• [Assignment]: Keep to one stretch of the data below, the lines from the one with "Unser Unternehmensstandort in" up to and including the one with "durch eine 96 kWp", and return that stretch exactly.

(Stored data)
-- Opening Marker --

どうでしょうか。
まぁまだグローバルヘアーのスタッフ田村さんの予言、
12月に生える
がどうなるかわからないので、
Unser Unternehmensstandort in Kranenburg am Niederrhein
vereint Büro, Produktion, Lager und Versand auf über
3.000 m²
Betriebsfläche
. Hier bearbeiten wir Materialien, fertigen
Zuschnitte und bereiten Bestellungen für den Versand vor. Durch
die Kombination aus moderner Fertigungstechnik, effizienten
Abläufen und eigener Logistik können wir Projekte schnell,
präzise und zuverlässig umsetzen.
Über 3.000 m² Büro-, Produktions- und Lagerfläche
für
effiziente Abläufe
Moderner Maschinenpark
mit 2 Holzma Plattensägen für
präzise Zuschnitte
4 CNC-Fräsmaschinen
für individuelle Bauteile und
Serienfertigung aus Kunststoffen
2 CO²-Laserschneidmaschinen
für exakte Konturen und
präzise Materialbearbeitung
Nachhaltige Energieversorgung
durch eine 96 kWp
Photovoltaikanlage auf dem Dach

-- Closing Marker --

• [Response]:
Unser Unternehmensstandort in Kranenburg am Niederrhein
vereint Büro, Produktion, Lager und Versand auf über
3.000 m²
Betriebsfläche
. Hier bearbeiten wir Materialien, fertigen
Zuschnitte und bereiten Bestellungen für den Versand vor. Durch
die Kombination aus moderner Fertigungstechnik, effizienten
Abläufen und eigener Logistik können wir Projekte schnell,
präzise und zuverlässig umsetzen.
Über 3.000 m² Büro-, Produktions- und Lagerfläche
für
effiziente Abläufe
Moderner Maschinenpark
mit 2 Holzma Plattensägen für
präzise Zuschnitte
4 CNC-Fräsmaschinen
für individuelle Bauteile und
Serienfertigung aus Kunststoffen
2 CO²-Laserschneidmaschinen
für exakte Konturen und
präzise Materialbearbeitung
Nachhaltige Energieversorgung
durch eine 96 kWp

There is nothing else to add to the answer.